◆ INSTRUCTION:
Nothing outside the range is wanted. Repeat exactly the lines below from the one with "G04 Created by KiCad (PCBNEW (6.0.7)) date 2022-11-27" through the one with "X167640000Y-100330000D03*".
RECORDS FOR THIS TASK: Begin
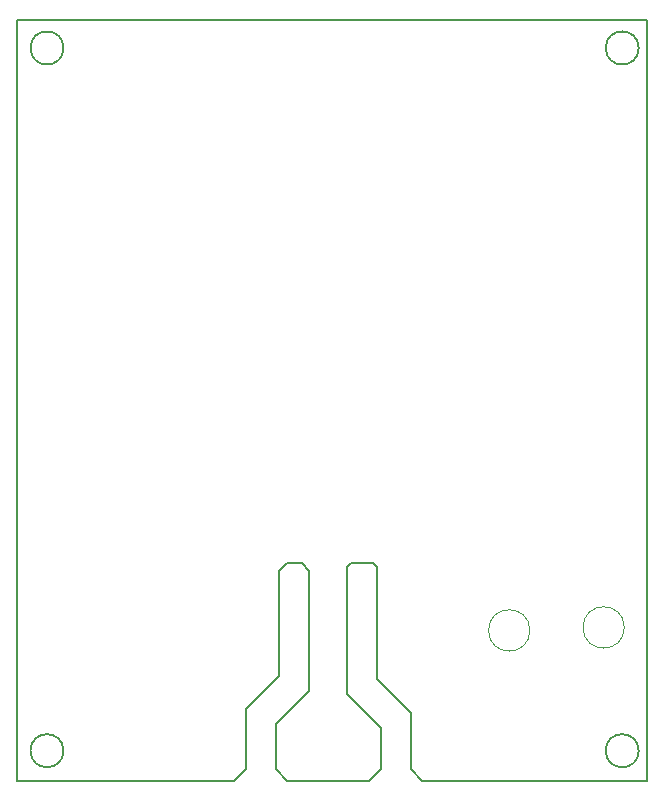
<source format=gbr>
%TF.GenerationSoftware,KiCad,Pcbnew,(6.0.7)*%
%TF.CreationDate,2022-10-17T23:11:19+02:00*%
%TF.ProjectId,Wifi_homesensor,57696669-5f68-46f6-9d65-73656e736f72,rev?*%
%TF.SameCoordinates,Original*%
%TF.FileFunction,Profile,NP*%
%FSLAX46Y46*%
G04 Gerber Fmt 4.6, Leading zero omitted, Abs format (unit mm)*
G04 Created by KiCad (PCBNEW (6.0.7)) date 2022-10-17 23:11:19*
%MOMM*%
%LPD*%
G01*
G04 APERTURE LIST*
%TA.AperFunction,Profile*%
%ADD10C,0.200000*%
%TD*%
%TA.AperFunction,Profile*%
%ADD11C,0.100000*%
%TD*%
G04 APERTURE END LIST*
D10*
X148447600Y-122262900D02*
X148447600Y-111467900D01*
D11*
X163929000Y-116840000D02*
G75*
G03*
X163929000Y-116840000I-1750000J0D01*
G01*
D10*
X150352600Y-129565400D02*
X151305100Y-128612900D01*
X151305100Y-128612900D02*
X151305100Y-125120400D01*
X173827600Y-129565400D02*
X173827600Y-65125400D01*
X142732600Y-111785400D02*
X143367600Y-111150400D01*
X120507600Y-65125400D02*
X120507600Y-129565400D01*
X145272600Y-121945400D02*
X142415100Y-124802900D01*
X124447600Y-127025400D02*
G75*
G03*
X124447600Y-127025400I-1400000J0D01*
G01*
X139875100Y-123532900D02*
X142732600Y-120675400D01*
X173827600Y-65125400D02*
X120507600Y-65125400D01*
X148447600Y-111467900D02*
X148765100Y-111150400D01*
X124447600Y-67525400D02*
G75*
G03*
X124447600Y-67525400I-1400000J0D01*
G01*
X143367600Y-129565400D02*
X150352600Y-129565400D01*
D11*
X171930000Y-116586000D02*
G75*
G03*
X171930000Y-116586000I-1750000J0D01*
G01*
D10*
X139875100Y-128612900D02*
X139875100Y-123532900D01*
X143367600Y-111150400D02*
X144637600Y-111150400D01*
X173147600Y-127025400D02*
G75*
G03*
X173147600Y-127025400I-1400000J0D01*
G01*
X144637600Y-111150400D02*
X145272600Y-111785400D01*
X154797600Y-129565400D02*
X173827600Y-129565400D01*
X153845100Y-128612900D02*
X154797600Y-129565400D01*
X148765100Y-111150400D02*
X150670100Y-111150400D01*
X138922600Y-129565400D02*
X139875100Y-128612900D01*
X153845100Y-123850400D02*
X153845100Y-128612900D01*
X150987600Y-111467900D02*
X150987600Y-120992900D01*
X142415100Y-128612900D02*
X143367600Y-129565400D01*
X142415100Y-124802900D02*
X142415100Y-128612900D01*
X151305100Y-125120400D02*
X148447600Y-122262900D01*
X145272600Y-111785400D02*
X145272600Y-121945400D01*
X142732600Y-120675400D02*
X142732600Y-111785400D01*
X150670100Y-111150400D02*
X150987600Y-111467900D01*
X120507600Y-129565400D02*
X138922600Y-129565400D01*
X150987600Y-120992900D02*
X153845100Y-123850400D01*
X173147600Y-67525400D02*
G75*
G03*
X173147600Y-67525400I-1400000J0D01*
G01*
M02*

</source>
RECORDS FOR THIS TASK: End
RECORDS FOR THIS TASK: Begin
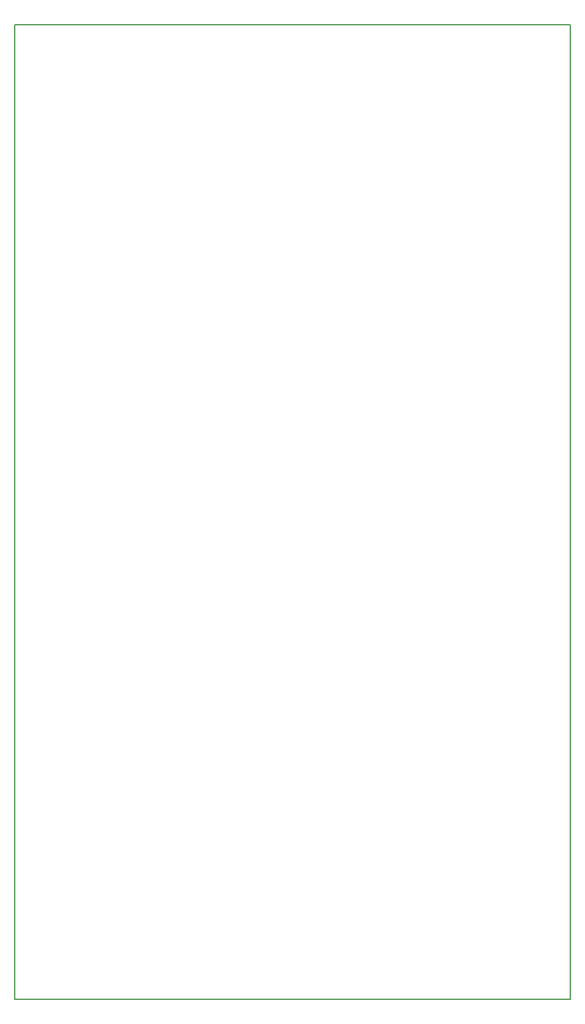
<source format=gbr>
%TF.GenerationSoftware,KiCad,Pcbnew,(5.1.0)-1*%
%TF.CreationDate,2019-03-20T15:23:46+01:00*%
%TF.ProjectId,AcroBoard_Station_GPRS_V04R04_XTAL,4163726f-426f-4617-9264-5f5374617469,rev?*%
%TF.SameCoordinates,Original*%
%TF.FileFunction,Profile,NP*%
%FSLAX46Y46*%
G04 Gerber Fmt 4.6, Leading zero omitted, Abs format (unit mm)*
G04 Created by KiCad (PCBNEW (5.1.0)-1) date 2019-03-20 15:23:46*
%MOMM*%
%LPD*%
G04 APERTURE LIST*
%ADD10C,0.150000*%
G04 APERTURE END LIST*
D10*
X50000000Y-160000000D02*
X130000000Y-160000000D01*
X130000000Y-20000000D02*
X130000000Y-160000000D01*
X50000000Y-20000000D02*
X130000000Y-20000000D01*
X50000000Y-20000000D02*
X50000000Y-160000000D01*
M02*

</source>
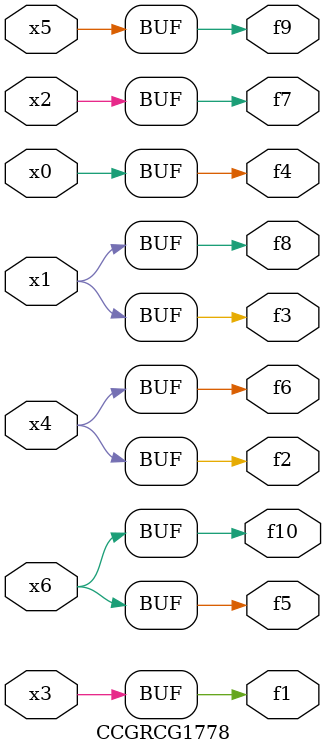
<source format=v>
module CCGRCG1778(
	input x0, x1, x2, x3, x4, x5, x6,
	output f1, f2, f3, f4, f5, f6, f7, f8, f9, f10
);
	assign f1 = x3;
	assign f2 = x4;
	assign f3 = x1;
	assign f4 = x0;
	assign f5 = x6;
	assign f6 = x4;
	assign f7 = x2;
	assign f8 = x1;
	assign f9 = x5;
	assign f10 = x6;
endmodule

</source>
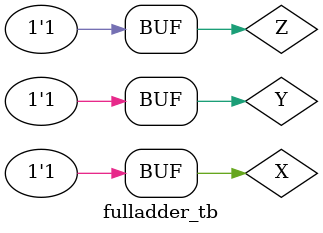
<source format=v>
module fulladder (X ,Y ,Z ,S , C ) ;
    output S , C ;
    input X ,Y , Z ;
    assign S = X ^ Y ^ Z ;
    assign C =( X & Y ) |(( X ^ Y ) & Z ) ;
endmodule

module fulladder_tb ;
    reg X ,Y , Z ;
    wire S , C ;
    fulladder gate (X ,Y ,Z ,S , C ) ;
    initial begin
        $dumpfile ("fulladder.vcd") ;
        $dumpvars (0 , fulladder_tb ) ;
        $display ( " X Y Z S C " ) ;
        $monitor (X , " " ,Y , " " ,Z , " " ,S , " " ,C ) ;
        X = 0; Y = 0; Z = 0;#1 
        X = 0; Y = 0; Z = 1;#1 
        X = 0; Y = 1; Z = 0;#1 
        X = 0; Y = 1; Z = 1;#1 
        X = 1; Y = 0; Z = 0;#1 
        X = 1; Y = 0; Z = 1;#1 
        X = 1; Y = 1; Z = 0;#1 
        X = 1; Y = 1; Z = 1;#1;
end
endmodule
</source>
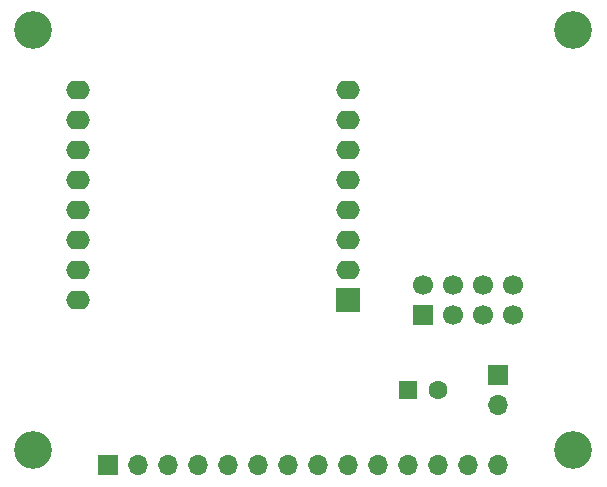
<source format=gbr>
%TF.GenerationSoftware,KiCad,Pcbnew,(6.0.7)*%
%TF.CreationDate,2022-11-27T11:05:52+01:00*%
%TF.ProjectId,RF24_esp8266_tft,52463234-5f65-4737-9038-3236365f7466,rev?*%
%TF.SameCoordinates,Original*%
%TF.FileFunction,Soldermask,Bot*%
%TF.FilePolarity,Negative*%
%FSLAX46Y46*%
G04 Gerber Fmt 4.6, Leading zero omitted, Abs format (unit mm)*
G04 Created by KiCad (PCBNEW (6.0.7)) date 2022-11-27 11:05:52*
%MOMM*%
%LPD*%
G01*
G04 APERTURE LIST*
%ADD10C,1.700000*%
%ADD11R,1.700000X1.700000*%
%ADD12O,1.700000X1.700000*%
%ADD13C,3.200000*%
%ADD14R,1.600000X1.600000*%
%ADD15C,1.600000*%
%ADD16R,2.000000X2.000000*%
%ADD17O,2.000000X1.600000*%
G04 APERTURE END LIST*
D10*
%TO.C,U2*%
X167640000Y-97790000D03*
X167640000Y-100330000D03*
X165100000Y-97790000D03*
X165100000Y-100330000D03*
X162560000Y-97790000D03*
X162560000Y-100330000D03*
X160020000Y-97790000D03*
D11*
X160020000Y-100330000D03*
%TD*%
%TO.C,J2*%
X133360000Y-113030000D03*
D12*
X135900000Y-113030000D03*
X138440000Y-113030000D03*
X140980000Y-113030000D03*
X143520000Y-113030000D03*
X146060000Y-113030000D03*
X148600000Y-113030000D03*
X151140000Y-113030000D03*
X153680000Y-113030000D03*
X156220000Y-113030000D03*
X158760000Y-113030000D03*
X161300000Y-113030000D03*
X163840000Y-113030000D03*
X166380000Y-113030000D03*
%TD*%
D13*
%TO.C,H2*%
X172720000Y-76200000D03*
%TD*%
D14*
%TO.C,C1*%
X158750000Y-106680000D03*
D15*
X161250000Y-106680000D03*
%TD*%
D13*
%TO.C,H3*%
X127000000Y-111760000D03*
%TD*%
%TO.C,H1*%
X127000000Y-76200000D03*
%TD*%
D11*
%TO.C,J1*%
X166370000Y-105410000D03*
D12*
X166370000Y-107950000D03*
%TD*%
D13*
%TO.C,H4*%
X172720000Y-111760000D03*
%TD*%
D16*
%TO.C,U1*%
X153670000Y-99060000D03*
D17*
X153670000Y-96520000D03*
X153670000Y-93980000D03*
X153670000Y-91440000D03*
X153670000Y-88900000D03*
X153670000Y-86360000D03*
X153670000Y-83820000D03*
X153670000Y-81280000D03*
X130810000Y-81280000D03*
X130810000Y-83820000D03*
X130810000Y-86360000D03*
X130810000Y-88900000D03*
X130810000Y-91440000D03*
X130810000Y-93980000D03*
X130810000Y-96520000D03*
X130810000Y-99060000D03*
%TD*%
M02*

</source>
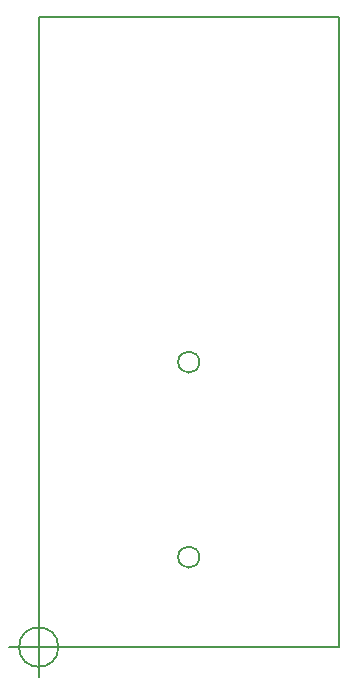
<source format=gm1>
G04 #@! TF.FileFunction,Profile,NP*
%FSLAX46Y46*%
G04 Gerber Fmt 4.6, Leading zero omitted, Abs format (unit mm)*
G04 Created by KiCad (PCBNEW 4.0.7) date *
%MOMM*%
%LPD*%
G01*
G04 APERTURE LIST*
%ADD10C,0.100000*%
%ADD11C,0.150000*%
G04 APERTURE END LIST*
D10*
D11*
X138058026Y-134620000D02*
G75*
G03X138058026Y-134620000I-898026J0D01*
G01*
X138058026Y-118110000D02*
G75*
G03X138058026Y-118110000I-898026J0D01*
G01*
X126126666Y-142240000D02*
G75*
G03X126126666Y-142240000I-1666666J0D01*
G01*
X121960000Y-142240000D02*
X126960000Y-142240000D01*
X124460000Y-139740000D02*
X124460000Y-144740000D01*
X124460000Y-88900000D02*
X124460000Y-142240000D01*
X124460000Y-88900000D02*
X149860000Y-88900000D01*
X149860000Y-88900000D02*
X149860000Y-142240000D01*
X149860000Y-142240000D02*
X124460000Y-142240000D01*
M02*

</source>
RECORDS FOR THIS TASK: End
RECORDS FOR THIS TASK: Begin
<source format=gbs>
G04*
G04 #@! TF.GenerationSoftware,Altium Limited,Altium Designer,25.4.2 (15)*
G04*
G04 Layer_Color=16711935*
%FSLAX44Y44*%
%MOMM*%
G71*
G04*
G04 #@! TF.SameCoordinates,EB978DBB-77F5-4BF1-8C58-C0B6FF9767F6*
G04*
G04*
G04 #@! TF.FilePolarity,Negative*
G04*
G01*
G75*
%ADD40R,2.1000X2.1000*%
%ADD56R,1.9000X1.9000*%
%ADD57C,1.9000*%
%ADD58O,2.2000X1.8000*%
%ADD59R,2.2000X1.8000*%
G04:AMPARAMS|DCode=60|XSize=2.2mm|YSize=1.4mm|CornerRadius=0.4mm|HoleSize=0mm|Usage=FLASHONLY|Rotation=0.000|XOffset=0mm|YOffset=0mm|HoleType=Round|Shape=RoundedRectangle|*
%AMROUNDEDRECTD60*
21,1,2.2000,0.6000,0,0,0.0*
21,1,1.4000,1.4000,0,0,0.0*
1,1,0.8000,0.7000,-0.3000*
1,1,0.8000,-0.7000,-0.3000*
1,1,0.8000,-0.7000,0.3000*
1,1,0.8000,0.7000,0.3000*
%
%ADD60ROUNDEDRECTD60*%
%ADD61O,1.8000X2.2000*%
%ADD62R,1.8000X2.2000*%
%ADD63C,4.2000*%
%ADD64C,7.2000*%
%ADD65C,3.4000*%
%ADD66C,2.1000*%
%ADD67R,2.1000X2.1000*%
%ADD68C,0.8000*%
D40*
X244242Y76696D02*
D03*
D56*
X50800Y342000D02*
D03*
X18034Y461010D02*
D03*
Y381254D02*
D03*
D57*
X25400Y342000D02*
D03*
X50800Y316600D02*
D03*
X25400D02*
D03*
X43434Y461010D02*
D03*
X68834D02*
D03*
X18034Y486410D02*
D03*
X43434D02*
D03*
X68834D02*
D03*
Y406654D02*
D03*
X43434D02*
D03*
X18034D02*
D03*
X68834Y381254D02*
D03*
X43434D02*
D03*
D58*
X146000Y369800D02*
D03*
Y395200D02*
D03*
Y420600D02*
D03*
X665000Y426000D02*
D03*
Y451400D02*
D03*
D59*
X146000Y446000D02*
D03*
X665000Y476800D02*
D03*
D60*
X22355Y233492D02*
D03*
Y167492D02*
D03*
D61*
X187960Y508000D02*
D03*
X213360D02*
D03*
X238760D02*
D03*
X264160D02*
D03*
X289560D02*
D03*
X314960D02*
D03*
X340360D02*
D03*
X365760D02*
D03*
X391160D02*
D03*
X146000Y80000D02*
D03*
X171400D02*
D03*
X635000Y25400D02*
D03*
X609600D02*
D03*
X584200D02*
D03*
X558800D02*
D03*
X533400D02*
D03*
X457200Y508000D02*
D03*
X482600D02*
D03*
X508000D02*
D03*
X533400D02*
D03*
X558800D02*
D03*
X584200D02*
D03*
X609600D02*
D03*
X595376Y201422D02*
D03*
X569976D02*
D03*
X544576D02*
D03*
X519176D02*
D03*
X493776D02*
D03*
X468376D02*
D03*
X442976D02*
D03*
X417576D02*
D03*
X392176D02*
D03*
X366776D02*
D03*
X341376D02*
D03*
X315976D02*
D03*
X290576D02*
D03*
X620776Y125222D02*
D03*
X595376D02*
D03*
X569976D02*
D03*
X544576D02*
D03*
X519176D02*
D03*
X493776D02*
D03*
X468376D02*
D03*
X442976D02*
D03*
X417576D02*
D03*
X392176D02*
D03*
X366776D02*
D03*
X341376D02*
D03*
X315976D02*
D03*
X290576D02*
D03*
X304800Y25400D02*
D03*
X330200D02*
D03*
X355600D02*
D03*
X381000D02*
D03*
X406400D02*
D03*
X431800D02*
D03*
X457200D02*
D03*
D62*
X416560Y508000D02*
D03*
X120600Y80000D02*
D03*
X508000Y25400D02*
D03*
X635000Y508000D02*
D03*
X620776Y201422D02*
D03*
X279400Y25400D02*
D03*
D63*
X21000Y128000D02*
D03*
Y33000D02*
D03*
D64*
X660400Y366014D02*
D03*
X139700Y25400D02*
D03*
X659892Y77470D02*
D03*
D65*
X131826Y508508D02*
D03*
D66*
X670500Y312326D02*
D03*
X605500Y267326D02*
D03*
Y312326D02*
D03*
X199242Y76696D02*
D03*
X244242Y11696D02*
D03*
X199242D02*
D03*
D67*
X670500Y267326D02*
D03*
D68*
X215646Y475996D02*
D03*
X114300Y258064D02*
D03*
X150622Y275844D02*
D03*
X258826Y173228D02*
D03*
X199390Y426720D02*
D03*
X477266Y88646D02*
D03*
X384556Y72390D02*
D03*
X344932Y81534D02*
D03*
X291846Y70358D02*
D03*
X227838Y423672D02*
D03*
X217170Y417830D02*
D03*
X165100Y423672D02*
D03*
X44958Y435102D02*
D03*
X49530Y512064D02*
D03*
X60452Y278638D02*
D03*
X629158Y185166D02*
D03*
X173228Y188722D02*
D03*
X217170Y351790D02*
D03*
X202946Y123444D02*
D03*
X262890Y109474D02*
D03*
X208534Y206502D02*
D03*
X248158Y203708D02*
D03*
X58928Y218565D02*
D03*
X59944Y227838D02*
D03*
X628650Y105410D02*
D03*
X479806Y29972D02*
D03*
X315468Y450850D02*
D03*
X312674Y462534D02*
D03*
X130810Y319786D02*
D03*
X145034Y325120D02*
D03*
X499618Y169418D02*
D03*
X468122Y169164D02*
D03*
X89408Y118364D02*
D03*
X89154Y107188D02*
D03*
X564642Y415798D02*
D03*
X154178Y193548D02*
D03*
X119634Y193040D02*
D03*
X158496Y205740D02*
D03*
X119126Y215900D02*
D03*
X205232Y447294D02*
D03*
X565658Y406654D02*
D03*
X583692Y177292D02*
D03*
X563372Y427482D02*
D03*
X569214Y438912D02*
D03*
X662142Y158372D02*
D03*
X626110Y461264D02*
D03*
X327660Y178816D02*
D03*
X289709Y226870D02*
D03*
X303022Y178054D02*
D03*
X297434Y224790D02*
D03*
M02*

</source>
RECORDS FOR THIS TASK: End
◆ SOLUTION FOR THIS EXERCISE:
G04 Created by KiCad (PCBNEW (6.0.7)) date 2022-11-27 11:05:52*
%MOMM*%
%LPD*%
G01*
G04 APERTURE LIST*
%ADD10C,1.700000*%
%ADD11R,1.700000X1.700000*%
%ADD12O,1.700000X1.700000*%
%ADD13C,3.200000*%
%ADD14R,1.600000X1.600000*%
%ADD15C,1.600000*%
%ADD16R,2.000000X2.000000*%
%ADD17O,2.000000X1.600000*%
G04 APERTURE END LIST*
D10*
%TO.C,U2*%
X167640000Y-97790000D03*
X167640000Y-100330000D03*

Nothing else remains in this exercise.